**Required work**
Reproduce the material word for word. Begin at its first line and stop after the line that contains "What is the sum of the", including both.

**Input data**
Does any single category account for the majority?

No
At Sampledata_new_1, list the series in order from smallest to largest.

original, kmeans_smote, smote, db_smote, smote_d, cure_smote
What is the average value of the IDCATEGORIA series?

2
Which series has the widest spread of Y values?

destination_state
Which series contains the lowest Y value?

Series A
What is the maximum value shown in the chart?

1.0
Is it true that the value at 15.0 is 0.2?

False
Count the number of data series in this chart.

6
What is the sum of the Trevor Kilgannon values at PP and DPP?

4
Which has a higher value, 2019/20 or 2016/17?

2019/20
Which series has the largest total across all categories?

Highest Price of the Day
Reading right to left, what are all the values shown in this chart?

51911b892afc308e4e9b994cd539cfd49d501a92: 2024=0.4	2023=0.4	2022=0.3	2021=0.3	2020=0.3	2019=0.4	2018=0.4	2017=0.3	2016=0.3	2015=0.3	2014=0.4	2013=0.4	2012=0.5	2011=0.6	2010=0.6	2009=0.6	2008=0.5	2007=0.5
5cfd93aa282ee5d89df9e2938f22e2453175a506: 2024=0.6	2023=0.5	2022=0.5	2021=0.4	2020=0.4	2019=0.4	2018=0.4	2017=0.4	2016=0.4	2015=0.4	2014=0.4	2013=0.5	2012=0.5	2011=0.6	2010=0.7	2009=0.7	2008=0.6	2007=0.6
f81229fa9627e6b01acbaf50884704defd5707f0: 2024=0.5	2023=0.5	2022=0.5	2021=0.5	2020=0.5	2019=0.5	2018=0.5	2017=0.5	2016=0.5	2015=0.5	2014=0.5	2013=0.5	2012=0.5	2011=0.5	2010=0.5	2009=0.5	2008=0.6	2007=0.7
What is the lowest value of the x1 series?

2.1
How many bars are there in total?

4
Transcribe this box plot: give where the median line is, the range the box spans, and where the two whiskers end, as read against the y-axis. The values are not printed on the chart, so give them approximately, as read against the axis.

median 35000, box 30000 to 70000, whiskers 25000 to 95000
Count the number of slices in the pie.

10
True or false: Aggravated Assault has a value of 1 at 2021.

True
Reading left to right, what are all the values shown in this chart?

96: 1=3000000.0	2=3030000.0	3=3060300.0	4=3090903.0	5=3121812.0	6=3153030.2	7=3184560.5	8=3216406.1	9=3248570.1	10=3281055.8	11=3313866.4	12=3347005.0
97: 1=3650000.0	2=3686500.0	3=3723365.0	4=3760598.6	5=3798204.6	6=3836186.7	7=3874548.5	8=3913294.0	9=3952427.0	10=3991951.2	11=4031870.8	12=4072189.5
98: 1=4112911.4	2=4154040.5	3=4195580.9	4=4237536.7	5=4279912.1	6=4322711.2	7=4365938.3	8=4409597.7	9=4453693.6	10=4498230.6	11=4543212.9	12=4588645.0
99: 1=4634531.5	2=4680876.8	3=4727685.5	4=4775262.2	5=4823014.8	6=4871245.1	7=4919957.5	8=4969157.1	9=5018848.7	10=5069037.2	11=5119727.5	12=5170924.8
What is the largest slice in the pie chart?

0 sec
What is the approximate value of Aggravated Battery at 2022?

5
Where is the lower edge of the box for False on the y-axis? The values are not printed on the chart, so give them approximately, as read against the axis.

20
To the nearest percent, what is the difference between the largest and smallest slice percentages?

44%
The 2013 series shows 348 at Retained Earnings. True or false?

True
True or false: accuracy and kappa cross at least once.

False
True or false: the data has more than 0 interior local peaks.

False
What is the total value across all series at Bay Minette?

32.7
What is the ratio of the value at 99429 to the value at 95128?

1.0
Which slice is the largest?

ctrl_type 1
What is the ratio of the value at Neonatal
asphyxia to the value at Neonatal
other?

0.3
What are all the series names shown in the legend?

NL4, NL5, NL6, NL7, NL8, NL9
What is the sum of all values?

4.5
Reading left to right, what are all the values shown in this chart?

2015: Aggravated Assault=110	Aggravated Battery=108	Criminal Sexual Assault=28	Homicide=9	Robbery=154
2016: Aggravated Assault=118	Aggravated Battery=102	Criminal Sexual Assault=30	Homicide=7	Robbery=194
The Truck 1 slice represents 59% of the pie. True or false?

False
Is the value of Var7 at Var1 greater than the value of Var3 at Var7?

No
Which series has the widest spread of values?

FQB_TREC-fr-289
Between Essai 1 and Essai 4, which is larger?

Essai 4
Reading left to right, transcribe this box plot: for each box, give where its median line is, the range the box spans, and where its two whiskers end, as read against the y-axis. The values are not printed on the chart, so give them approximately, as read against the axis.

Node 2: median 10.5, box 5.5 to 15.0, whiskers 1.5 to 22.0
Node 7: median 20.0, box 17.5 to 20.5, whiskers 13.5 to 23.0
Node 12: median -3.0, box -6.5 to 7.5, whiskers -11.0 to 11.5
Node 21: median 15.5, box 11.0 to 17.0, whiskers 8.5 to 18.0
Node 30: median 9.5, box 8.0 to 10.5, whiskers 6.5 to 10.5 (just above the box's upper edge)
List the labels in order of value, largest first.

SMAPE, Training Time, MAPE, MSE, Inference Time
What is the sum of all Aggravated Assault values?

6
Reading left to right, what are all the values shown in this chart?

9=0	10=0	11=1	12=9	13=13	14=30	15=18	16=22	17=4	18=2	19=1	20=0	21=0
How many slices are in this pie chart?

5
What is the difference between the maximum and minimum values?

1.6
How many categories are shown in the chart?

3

**Answer to the problem**
Does any single category account for the majority?

No
At Sampledata_new_1, list the series in order from smallest to largest.

original, kmeans_smote, smote, db_smote, smote_d, cure_smote
What is the average value of the IDCATEGORIA series?

2
Which series has the widest spread of Y values?

destination_state
Which series contains the lowest Y value?

Series A
What is the maximum value shown in the chart?

1.0
Is it true that the value at 15.0 is 0.2?

False
Count the number of data series in this chart.

6
What is the sum of the Trevor Kilgannon values at PP and DPP?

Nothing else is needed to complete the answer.